Vancouver: Wielki pech panczenisty

2010-02-26 20:15

Niemiecki panczenista Patrick Beckert nie wystartował w finale 10 000 m, bo nie odebrał telefonu od trenera!

Patrick, rodzony brat srebrnej medalistki na 3000 i 5000 m Stephanie Beckert, był przed finałem ... czwartym rezerwowym. - Czy mam przyjechać do Richmond Oval? - spytał trenera. - Nie, możesz jechać na zakupy - usłyszał.

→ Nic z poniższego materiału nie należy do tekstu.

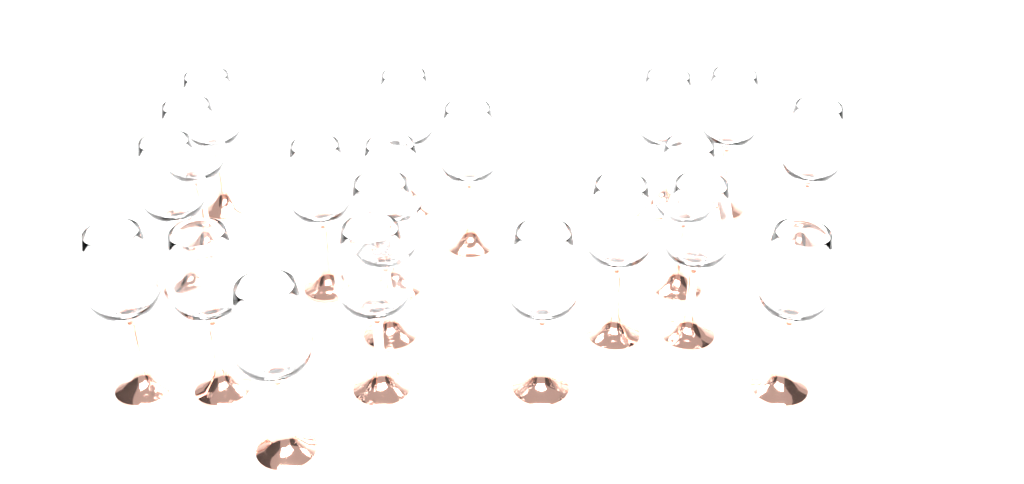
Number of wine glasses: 20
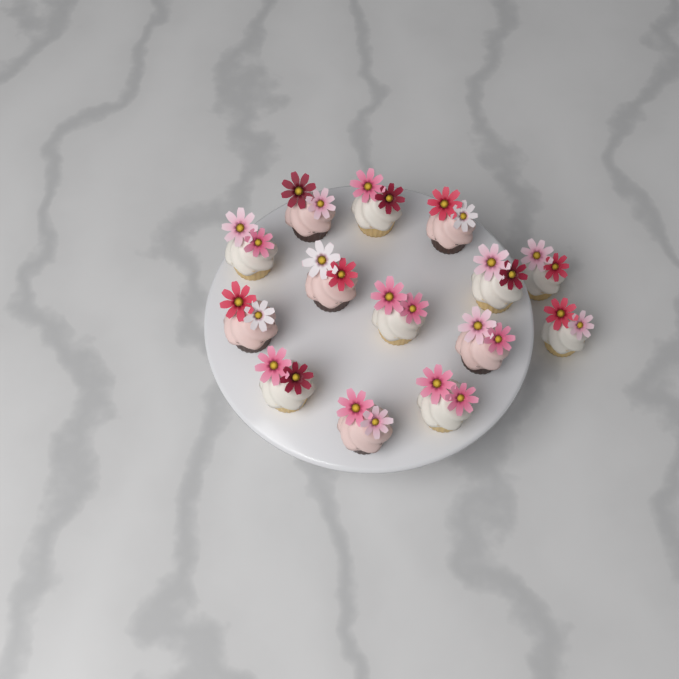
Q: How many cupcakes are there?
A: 14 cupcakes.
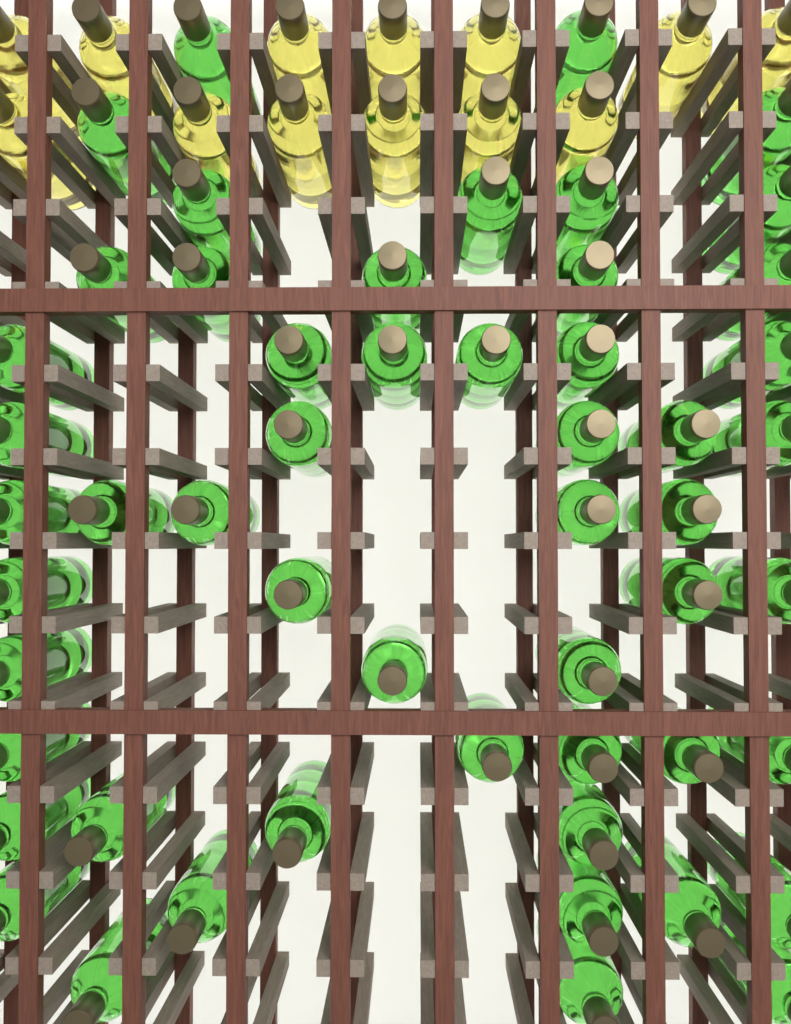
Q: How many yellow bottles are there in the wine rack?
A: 13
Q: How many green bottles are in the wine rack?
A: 53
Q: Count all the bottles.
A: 66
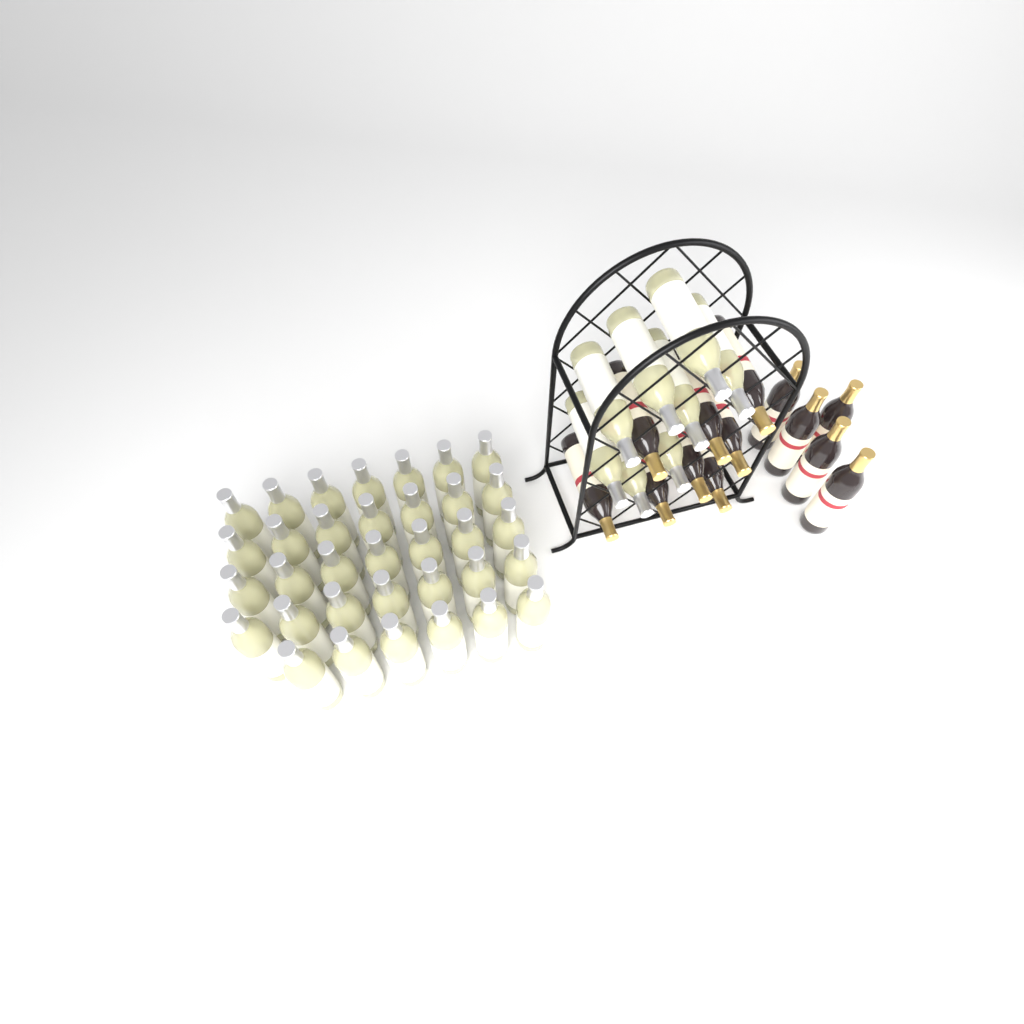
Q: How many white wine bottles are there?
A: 42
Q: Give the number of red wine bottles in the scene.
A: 13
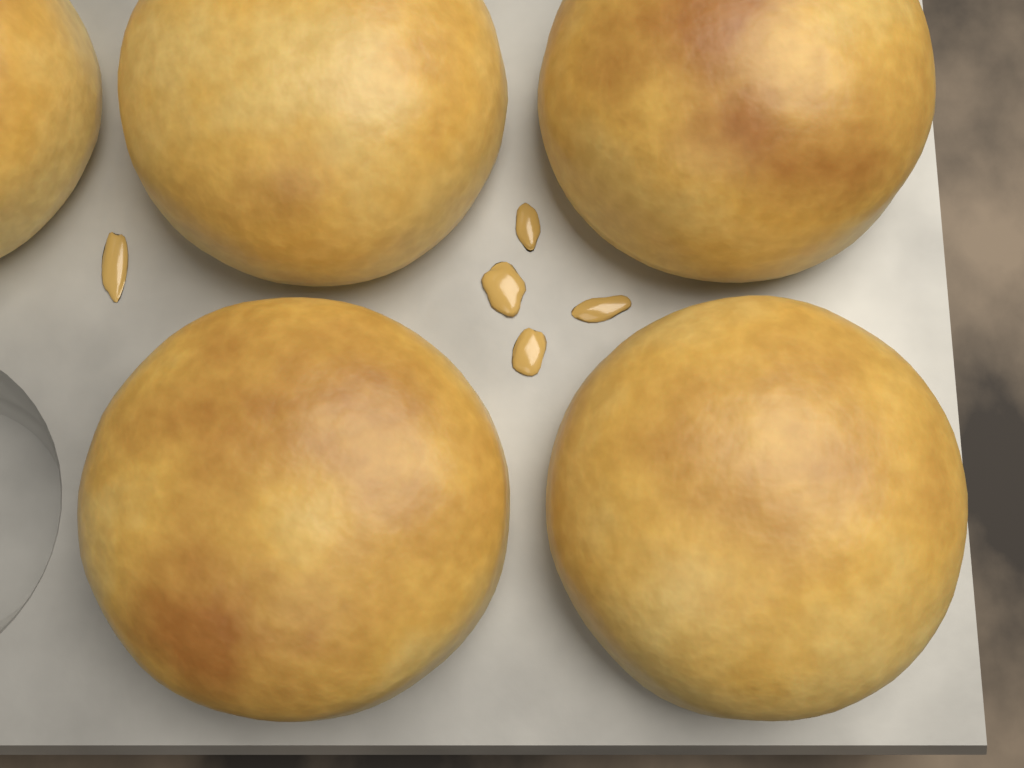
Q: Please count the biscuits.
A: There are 5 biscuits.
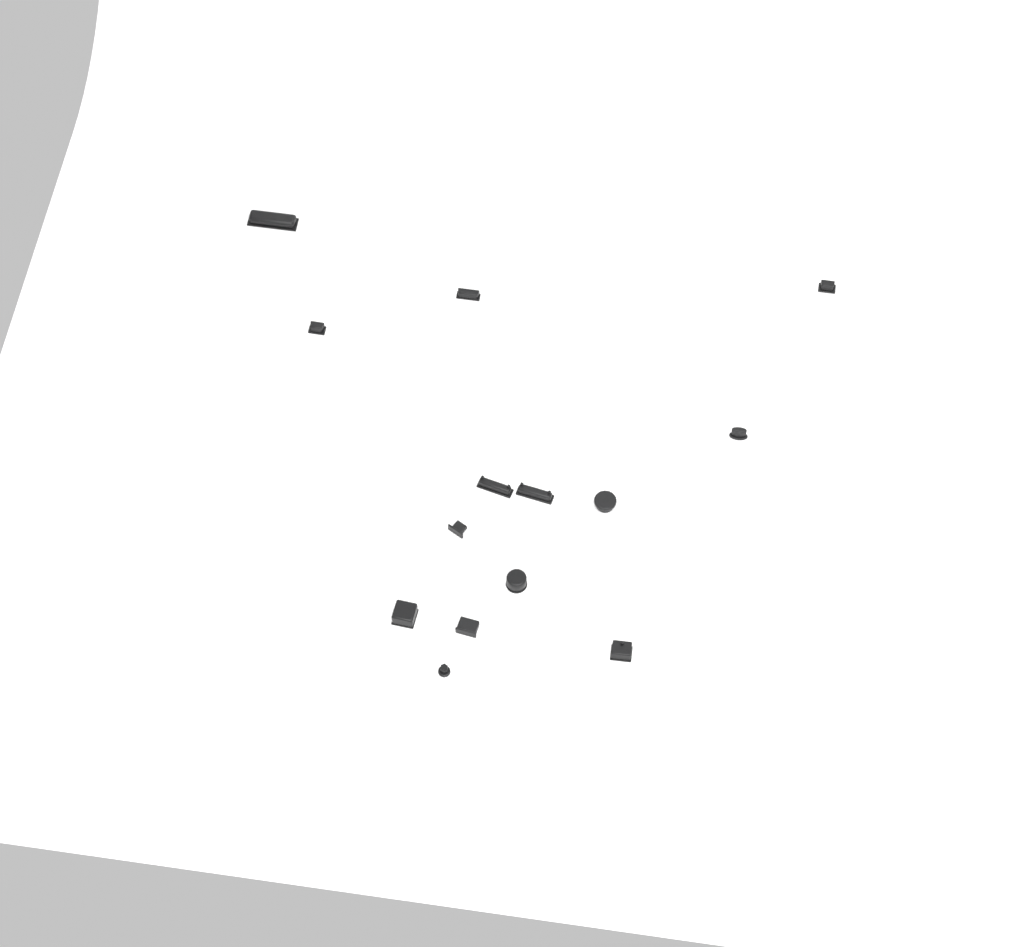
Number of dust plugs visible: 14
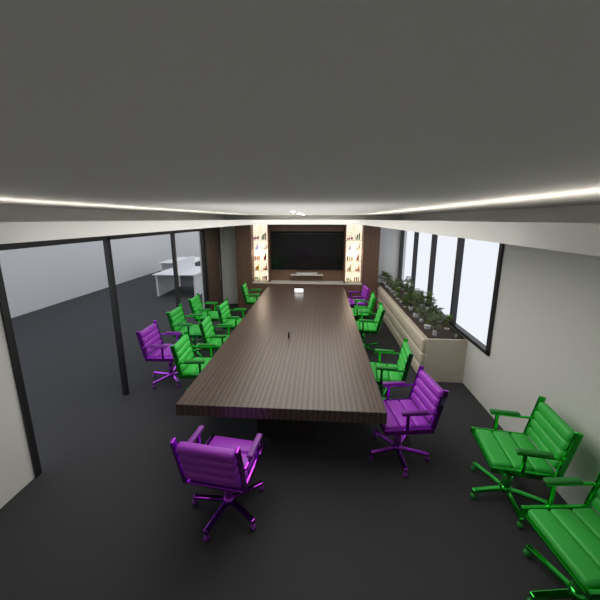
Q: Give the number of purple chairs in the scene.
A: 4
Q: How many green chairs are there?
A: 11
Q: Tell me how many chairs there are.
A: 15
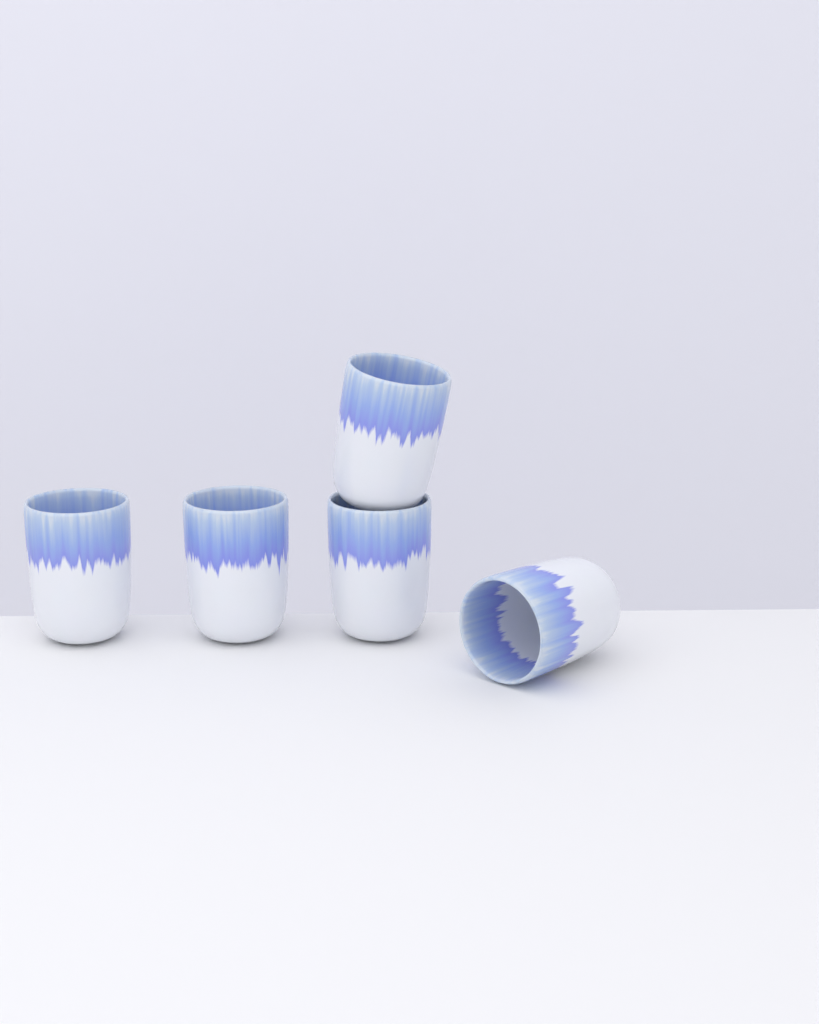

A potem zaczęły dziać się cuda, bo najpierw ze startu zrezygnowało trzech łyżwiarzy, a w ostatniej chwili kontuzja wyeliminował czwartego, Włocha Enrica Fabrice'a.

Przeczytaj koniecznie: Stoch się zestresował

Trener Helge Jasch walczył z telefonem by wezwać na start Patricka, ale młody łyżwiarz zostawił komórkę w samochodzie, a sam chodził po sklepach. Odebrał telefon, gdy było 17 minut do jego startu, a on był kilkanaście kilometrów od lodowiska. Nie mógł zdążyć.

Kto ponosi odpowiedzialność, za te sytuację - trener czy zawodnik?